Il s’est trouvé que l’institution a repris à son compte un certain nombre de modes d’action préconisés par les innovateurs et relayés par les mouvements pédagogiques. Plus que les techniques, même, c’est l’esprit de ces dispositifs innovants qui a été repris dans les IDD, TPE, PPCP, ECJS, mais aussi dans les instances de concertation et de participation que sont l’heure de vie de classe, le Conseil de vie lycéenne etc.
Tout le monde voit bien le danger que comporte la généralisation d’une innovation à partir du moment où elle est imposée par la hiérarchie. De pragmatique et militante, elle devient une doxa puis une nouvelle norme. Elle perd alors la dynamique qui avait présidé à son élaboration. Pourtant, la plupart des mouvements pédagogiques présents à ce colloque sont d’accord pour se réjouir du fait que des idées et des dispositifs qu’ils ont toujours défendus soient étendus à tout le système éducatif. S’il arrive qu’ils soient alors incompris, abandonnés ou détournés, ce n’est pourtant pas une fatalité.

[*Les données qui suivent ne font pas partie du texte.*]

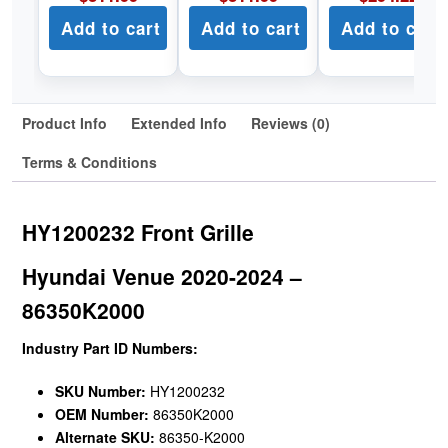
Add to cart
Add to cart
Add to cart
Product Info
Extended Info
Reviews (0)
Terms & Conditions
HY1200232 Front Grille
Hyundai Venue 2020-2024 –
86350K2000
Industry Part ID Numbers:
SKU Number:
HY1200232
OEM Number:
86350K2000
Alternate SKU:
86350-K2000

Plus même, c’est parce qu’ils ont été institutionnalisés qu’après avoir été combattus par les professeurs, les TPE ont finalement été adoptés dans leur esprit et dans la forme par une très grande majorité d’entre eux.
C’est la raison pour laquelle le ministre Fillon, conscient du puissant levier de changement du système que constituaient les TPE, a tenté de les supprimer.
L’innovation n’est pas un luxe réservé à un cercle d’initiés qui veulent changer l’école pour changer la société ; elle reste un combat à long terme et ne peut se contenter de préserver jalousement les quelques espaces de liberté qu’elle a su se ménager.